Nel 2017 Aung San Suu Kyi è stata al centro di una controversia e pesanti critiche internazionali. Il caso era il genocidio della minoranza musulmana dei Rohingya. L’accusa e critiche verso Aung erano di indifferenza, ed anche ostilità, verso la minoranza che ha subito da parte delle forze armate birmane in quegli anni un vero e proprio genocidio. Il caso è stato dibattuto a livello internazionale, ed è costato ad Aung San Suu Kyi la revoca di numerosi premi ed onorificenze oltre che accuse e critiche pesantissime.
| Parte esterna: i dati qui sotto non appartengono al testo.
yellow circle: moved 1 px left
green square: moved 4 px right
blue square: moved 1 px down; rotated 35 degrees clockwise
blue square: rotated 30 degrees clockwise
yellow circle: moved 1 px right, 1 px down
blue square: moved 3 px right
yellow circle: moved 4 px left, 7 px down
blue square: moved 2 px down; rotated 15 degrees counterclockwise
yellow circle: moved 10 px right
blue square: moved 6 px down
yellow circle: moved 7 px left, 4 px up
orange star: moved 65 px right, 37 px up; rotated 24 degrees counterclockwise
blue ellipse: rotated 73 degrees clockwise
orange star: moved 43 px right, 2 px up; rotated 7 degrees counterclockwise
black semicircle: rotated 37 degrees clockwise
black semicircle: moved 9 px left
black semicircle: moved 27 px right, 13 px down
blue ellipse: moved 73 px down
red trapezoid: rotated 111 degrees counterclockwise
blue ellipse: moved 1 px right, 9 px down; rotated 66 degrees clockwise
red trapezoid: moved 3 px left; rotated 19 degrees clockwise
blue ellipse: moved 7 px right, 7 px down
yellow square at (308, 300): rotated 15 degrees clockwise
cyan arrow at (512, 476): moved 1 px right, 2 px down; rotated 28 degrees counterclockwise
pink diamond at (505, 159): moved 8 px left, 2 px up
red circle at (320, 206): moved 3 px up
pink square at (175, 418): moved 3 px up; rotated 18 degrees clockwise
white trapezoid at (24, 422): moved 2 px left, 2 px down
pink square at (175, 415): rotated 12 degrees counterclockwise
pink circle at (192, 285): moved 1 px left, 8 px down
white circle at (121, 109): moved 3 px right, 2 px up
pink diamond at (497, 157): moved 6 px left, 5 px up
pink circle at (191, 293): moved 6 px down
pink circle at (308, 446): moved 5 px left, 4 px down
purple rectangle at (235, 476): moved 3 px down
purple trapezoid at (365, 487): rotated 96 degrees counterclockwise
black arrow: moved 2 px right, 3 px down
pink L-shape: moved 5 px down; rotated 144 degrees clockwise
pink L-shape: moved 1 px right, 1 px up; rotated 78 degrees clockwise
La questione non è mai stata conclusa definitivamente, nonostante un processo davanti alla Corte internazionale di giustizia. La stabilità della Birmania però dura solamente qualche anno. Il 1° febbraio 2021 Aung San Suu Kyi viene nuovamente arrestata nel contesto di un nuovo colpo di Stato promosso dalle forze armate in protesta verso l’esito delle elezioni generali del novembre 2020 vinte ancora dalla Lega Nazionale, considerate false. Aung viene quindi accusata di corruzione, importazione e possesso illegale di walkie-talkie, violazione delle leggi sui disastri nazionali, sul segreto di Stato e sull’emergenza da coronavirus. Nel dicembre dello stesso anno sono arrivate le condanne: due anni di reclusione per sedizione e due anni per aver violato le restrizioni sul coronavirus durante la campagna elettorale. Ora, ai già svariati anni di reclusione a cui Aung San Suu Kyi è stata condannata, ne sono stati aggiunti appunto altri 6 per due casi di corruzione, come riportato dall’AFP.